══ Exercise passage ══

It’s easy for the reader to see where Flaubert is going with this subplot: Bovary, who’s not very bright, is incompetent to perform the operation and botches it. As a result, the youth who formerly walked with a limp develops gangrene, has to have his entire leg amputated, and can no longer work. In an age before public welfare and before legal remedies for medical malpractice, we can only imagine the young man’s fate.

As a lawyer who knows many excellent and caring physicians and has enormous respect for the medical profession, I become very discouraged when I encounter distrust or antipathy on the part of some of the dedicated members of that profession–not to mention some in other occupations–toward those in my own. What can we do, I wonder, about this unfortunate state of affairs?

I’ve posted before on writers who are lawyers or who were trained in the law, as Flaubert was.  But there are also many doctors who are marvelous writers as well as some great doctor characters in literature. (Interestingly, Flaubert’s father was a doctor.)  Please check back later this week when I’ll have some reading suggestions regarding doctors in literature.

May 11, 2011

Miserable marriages in literature

To my disappointment, I couldn’t find any fictional stories containing prenuptial agreements to accompany my recent post on the royal wedding and prenups.  But fiction abounds in unhappy marriages, as the Guardian recently observed.

═══
══ Data section ══

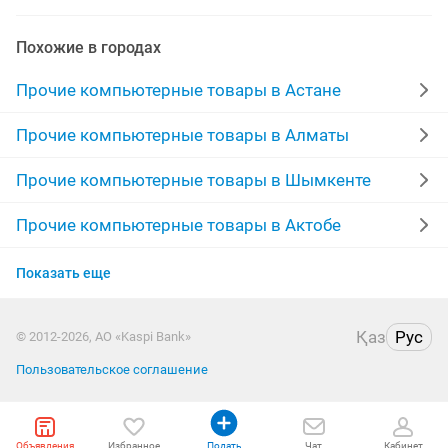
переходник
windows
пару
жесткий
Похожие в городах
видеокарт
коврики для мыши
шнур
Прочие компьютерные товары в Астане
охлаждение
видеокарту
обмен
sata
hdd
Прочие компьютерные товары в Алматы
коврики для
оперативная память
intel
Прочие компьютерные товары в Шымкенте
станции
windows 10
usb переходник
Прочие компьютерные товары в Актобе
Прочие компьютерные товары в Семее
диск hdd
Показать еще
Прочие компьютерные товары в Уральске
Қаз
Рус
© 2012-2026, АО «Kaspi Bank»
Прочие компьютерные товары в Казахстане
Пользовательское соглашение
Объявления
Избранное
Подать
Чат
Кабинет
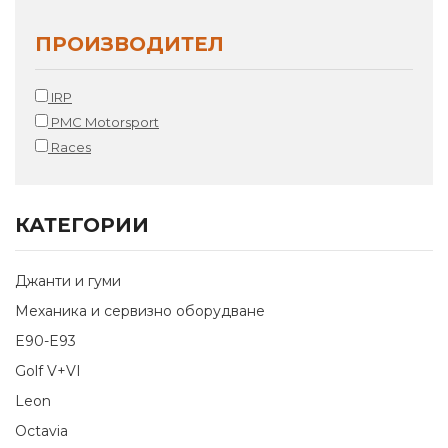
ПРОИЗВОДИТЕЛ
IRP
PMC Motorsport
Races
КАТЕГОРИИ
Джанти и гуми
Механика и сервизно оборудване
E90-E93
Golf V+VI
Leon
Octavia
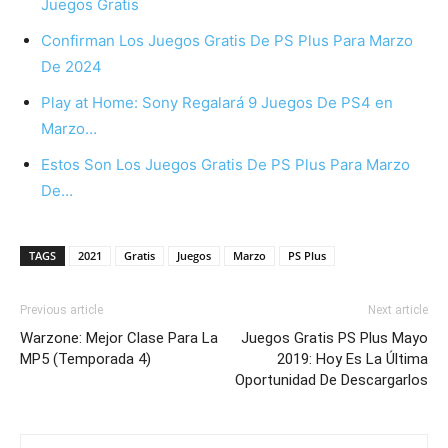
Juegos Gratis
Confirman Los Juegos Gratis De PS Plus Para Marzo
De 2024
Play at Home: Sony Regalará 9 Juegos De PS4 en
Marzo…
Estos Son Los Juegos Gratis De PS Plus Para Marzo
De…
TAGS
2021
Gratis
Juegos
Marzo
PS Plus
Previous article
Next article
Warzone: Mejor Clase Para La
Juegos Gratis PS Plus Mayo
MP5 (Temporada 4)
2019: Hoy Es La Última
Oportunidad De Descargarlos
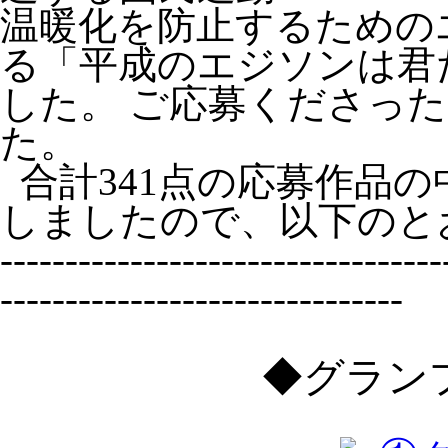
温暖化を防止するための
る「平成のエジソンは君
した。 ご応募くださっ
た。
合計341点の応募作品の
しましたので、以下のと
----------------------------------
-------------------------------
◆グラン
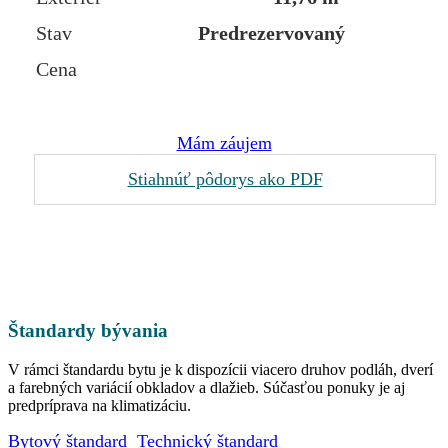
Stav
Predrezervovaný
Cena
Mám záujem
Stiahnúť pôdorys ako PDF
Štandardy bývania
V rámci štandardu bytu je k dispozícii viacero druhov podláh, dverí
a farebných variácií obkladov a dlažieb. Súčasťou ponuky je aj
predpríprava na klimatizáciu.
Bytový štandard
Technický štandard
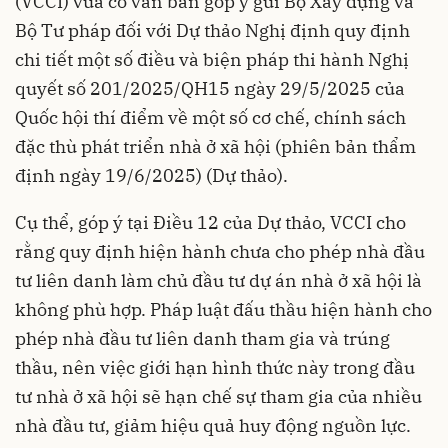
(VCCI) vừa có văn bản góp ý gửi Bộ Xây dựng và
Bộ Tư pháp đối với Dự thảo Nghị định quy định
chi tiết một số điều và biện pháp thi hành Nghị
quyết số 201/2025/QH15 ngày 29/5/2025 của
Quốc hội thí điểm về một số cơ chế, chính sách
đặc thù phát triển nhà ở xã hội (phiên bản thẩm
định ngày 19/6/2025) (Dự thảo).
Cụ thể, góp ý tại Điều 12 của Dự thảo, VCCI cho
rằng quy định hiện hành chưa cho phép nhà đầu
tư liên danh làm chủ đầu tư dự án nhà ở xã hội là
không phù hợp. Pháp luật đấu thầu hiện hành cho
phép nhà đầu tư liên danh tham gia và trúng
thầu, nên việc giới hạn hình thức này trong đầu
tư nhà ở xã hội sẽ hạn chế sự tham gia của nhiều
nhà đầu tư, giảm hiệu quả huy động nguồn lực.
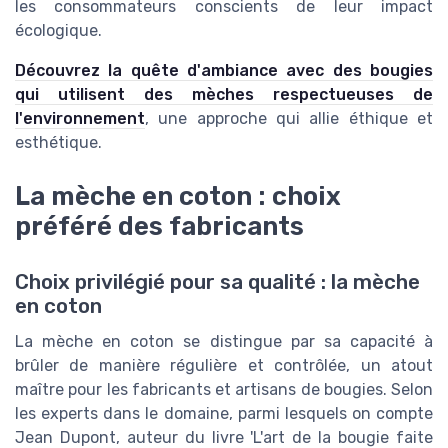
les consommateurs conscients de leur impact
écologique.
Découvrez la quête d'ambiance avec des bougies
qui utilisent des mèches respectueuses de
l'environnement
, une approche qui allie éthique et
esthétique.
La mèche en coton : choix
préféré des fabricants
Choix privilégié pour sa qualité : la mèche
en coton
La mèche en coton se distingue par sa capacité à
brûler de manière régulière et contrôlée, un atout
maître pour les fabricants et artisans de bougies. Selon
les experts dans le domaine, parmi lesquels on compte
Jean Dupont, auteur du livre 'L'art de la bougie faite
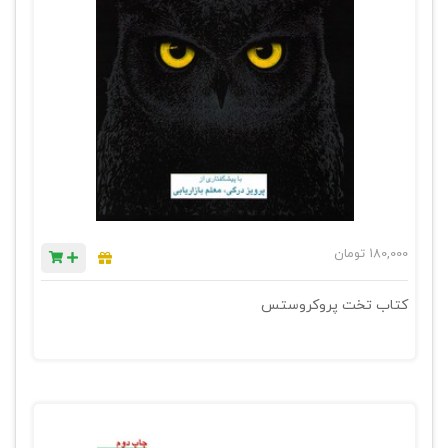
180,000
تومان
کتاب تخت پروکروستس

═══

Problems to solve:
• A. In the blog excerpt on Flaubert and literature, what was Flaubert's father's occupation?
• B. Carry the blog excerpt on Flaubert and literature forward, picking up right after its final sentence.

Numbered answers:
• A. He was a doctor.

• B.
In addition to the Guardian’s recommendations of Edward Albee‘s “Who’s Afraid of Virginia Woolf?,” Gustave Flaubert’s “Madame Bovary,” and Henry James‘s “Portrait of a Lady,” I’d recommend George Eliot‘s “Middlemarch,” and Edith Wharton’s “Ethan Frome” and “The Custom of the Country.” And for a stunningly well-crafted saga of an absolutely dreadful marriage between two absolutely dreadful people from two absolutely dreadful families, John Updike’s “Rabbit” tetralogy is hard to beat. (To be fair, those dreadful people are three-dimensional, and from the circumstances that Updike presents, the reader can understand, if not excuse, why they’re as dreadful as they are.)

All of these books are classics, meriting reading and rereading.  But they’re only the tip of the iceberg when it comes to fictional depictions of miserable marriages.

Do you think prenuptial agreements would have mitigated the fallout of any of the marriages depicted in these works? And am I being too hard on Harry “Rabbit” Angstrom and his family?

September 10, 2010

Trials of literature

Thanks to Harrisburg, PA lawyer and writer Harvey Freedenberg for connecting with me on Twitter and calling my attention to this story about the obscenity trial of D.H. Lawrence’s “Lady Chatterley’s Lover.”  In the Autumn 2010 issue of The American Scholar, Ben Yagoda writes, “for six days in late October and early November of 1960, Penguin Books was tried in the Old Bailey for having attempted to bring out a paperback edition of D. H. Lawrence’s Lady Chatterley’s Lover, which had been banned since its 1928 publication.”  Yagoda’s description of the literary star-studded cast of witnesses and testimony presented is fascinating for anyone interested in freedom of expression and literature.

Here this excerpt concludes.